— Extrait présenté —
::::
Direction : bowette sud. Une porte d'aérage en empêche l'accès. Un mineur la tire avec peine ; l'air s'engouffre et nous frappe violemment le visage.

En route ! La bowette, d'abord large, se rétrécit, rava­gée en partie par l'explosion ; les fers de soutènement sont tordus, des berlines sont démolies, écrasées.

Nous quittons la bowette et empruntons un chemin ouvert dans une voie éboulée. Courbés, nous marchons à la queue leu leu. Des étais sont déjà cassés ; il faudra les remplacer ... Soudain une odeur insoutenable de chair putré­fiée : dans les éboulis, un cadavre, celui sans doute d'un conducteur de berlines ... Plus loin, un autre cadavre, celui d'un cheval qu'on n'a pu déplacer ; la voie avait dû être déviée sur la droite et le cadavre recouvert de pierres, de sacs de désinfectant ... Un peu plus loin, un énorme caillou s'est détaché du toit, la voie est quasi bouchée : à plat ventre, la lampe portée à bout de bras en avant, nous rampons pendant quelques mètres ... Et soudain, à nos pieds, le montage dans lequel l'incendie s'est déclaré. Avec, tout au fond, des points lumineux mouvants.
::::
— Données fournies —
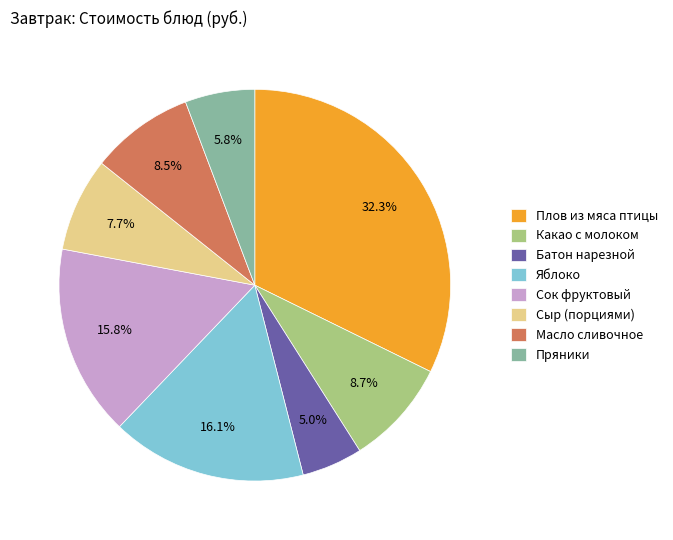

To the nearest percent, what portion does Пряники represent?

6%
::::
— À produire —
Dans l'extrait sur la descente dans la mine, qu'est-ce qui empêche l'accès à la bowette sud ?

— Réponse —
Une porte d'aérage.